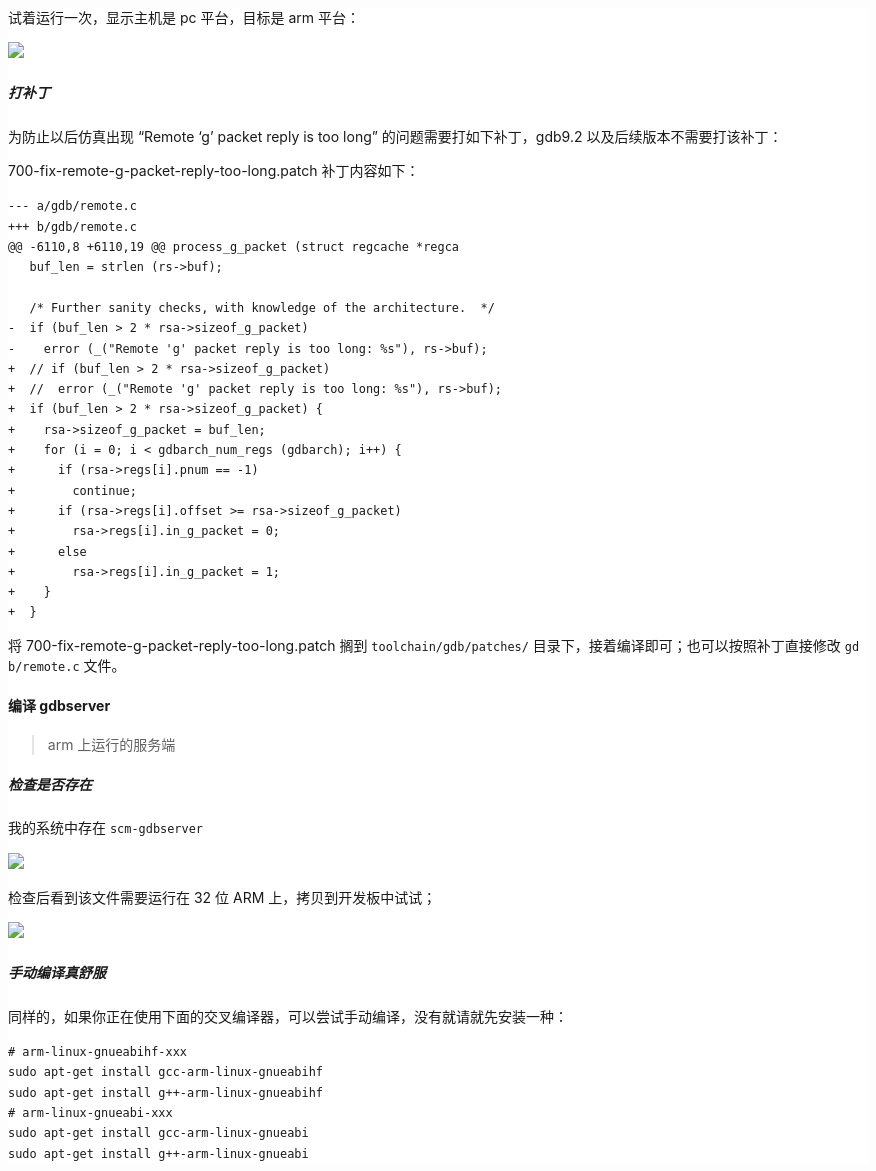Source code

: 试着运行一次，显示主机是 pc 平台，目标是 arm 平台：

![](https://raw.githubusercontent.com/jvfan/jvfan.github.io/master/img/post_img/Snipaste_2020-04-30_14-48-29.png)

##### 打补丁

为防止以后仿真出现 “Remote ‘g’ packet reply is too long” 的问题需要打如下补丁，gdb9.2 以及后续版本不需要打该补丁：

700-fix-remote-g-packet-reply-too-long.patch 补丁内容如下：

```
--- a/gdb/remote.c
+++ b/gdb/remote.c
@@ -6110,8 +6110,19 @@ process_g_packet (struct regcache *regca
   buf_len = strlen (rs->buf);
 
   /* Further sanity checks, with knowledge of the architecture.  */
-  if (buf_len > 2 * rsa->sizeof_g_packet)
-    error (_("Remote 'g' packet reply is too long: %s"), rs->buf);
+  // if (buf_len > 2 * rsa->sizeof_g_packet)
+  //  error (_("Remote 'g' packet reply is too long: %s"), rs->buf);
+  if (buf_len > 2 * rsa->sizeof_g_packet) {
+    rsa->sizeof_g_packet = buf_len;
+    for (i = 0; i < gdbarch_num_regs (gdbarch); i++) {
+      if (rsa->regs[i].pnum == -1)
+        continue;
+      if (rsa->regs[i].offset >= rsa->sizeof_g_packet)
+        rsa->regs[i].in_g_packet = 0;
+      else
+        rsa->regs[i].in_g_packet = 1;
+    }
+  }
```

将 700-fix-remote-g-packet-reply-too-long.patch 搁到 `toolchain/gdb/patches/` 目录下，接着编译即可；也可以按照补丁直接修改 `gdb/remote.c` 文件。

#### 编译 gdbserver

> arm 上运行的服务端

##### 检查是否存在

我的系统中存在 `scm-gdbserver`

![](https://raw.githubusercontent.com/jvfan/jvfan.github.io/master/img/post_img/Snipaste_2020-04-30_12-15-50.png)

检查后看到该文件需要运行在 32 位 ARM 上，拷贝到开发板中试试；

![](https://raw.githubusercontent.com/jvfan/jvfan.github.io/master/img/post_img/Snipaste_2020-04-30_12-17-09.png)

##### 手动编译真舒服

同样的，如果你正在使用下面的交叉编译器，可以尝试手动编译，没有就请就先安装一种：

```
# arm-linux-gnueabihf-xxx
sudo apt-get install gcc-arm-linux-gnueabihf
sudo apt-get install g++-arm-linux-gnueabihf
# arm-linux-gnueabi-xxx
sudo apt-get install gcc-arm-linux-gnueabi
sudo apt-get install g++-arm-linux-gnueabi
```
= = = =
### WHAT THE TASK ASKS
Take the whole listing above and copy it exactly. Pictures do not go into the copy.

### RESULT
Source code

: 试着运行一次，显示主机是 pc 平台，目标是 arm 平台：

![](https://raw.githubusercontent.com/jvfan/jvfan.github.io/master/img/post_img/Snipaste_2020-04-30_14-48-29.png)

##### 打补丁

为防止以后仿真出现 “Remote ‘g’ packet reply is too long” 的问题需要打如下补丁，gdb9.2 以及后续版本不需要打该补丁：

700-fix-remote-g-packet-reply-too-long.patch 补丁内容如下：

```
--- a/gdb/remote.c
+++ b/gdb/remote.c
@@ -6110,8 +6110,19 @@ process_g_packet (struct regcache *regca
   buf_len = strlen (rs->buf);
 
   /* Further sanity checks, with knowledge of the architecture.  */
-  if (buf_len > 2 * rsa->sizeof_g_packet)
-    error (_("Remote 'g' packet reply is too long: %s"), rs->buf);
+  // if (buf_len > 2 * rsa->sizeof_g_packet)
+  //  error (_("Remote 'g' packet reply is too long: %s"), rs->buf);
+  if (buf_len > 2 * rsa->sizeof_g_packet) {
+    rsa->sizeof_g_packet = buf_len;
+    for (i = 0; i < gdbarch_num_regs (gdbarch); i++) {
+      if (rsa->regs[i].pnum == -1)
+        continue;
+      if (rsa->regs[i].offset >= rsa->sizeof_g_packet)
+        rsa->regs[i].in_g_packet = 0;
+      else
+        rsa->regs[i].in_g_packet = 1;
+    }
+  }
```

将 700-fix-remote-g-packet-reply-too-long.patch 搁到 `toolchain/gdb/patches/` 目录下，接着编译即可；也可以按照补丁直接修改 `gdb/remote.c` 文件。

#### 编译 gdbserver

> arm 上运行的服务端

##### 检查是否存在

我的系统中存在 `scm-gdbserver`

![](https://raw.githubusercontent.com/jvfan/jvfan.github.io/master/img/post_img/Snipaste_2020-04-30_12-15-50.png)

检查后看到该文件需要运行在 32 位 ARM 上，拷贝到开发板中试试；

![](https://raw.githubusercontent.com/jvfan/jvfan.github.io/master/img/post_img/Snipaste_2020-04-30_12-17-09.png)

##### 手动编译真舒服

同样的，如果你正在使用下面的交叉编译器，可以尝试手动编译，没有就请就先安装一种：

```
# arm-linux-gnueabihf-xxx
sudo apt-get install gcc-arm-linux-gnueabihf
sudo apt-get install g++-arm-linux-gnueabihf
# arm-linux-gnueabi-xxx
sudo apt-get install gcc-arm-linux-gnueabi
sudo apt-get install g++-arm-linux-gnueabi
```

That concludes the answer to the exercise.